[EXERCISE] When the line containing "2. Walker BF." appears in the entries below, begin printing there and stop after the line containing "8. Gay RE, Bronfort"; print each of those lines exactly and no other line.

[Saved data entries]

——

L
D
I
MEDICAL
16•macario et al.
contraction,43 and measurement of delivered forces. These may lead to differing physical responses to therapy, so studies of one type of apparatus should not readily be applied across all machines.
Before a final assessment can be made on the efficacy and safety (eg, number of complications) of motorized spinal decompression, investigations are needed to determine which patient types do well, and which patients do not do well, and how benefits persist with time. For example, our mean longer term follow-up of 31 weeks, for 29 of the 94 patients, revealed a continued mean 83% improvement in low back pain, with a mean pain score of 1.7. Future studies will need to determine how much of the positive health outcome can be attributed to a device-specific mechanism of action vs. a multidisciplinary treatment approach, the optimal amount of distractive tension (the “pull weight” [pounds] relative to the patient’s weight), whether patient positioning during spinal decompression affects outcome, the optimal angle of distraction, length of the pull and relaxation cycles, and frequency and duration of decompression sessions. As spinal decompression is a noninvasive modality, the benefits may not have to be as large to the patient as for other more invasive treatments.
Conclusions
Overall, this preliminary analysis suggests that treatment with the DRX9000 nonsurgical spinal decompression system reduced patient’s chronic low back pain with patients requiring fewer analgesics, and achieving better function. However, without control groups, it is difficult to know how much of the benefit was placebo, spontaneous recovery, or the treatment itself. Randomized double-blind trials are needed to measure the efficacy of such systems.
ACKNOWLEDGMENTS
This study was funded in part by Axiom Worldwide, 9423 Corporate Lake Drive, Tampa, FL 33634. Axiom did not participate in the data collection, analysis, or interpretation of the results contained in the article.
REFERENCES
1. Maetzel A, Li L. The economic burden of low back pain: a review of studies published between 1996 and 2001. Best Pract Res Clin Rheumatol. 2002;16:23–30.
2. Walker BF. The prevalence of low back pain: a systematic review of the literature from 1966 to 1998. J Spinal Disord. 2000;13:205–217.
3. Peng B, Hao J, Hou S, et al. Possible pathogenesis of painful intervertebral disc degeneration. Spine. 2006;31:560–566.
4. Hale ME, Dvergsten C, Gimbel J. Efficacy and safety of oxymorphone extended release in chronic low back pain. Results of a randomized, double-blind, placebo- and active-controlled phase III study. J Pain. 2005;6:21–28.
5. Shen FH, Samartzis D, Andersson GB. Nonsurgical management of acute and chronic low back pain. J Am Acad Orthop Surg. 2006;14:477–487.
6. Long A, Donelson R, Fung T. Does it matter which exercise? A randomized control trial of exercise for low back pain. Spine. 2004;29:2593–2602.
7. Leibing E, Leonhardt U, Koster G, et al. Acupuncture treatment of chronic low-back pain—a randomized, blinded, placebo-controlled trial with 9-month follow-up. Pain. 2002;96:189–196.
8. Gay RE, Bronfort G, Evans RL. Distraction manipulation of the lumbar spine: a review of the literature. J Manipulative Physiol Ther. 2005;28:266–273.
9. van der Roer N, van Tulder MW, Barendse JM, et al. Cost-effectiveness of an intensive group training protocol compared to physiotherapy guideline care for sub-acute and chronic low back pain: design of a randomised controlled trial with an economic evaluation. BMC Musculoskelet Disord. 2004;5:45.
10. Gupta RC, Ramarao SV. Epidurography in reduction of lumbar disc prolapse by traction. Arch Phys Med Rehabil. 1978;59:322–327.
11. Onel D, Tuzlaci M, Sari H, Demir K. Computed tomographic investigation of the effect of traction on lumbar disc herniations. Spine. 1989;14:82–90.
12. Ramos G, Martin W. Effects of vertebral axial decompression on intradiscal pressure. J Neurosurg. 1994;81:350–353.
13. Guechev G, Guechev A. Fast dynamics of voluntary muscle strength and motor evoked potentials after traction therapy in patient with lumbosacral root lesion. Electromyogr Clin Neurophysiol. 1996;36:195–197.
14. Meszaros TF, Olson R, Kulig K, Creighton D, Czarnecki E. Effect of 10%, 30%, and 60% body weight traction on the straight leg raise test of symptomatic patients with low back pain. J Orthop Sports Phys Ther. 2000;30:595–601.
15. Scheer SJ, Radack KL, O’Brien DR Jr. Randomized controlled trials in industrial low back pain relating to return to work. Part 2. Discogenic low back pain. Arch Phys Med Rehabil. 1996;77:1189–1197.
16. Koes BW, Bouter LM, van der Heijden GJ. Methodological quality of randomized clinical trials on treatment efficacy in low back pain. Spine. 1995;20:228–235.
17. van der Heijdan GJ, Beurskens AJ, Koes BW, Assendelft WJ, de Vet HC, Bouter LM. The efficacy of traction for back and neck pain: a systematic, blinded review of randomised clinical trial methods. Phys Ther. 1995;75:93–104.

——

[EXERCISE RESPONSE]
2. Walker BF. The prevalence of low back pain: a systematic review of the literature from 1966 to 1998. J Spinal Disord. 2000;13:205–217.
3. Peng B, Hao J, Hou S, et al. Possible pathogenesis of painful intervertebral disc degeneration. Spine. 2006;31:560–566.
4. Hale ME, Dvergsten C, Gimbel J. Efficacy and safety of oxymorphone extended release in chronic low back pain. Results of a randomized, double-blind, placebo- and active-controlled phase III study. J Pain. 2005;6:21–28.
5. Shen FH, Samartzis D, Andersson GB. Nonsurgical management of acute and chronic low back pain. J Am Acad Orthop Surg. 2006;14:477–487.
6. Long A, Donelson R, Fung T. Does it matter which exercise? A randomized control trial of exercise for low back pain. Spine. 2004;29:2593–2602.
7. Leibing E, Leonhardt U, Koster G, et al. Acupuncture treatment of chronic low-back pain—a randomized, blinded, placebo-controlled trial with 9-month follow-up. Pain. 2002;96:189–196.
8. Gay RE, Bronfort G, Evans RL. Distraction manipulation of the lumbar spine: a review of the literature. J Manipulative Physiol Ther. 2005;28:266–273.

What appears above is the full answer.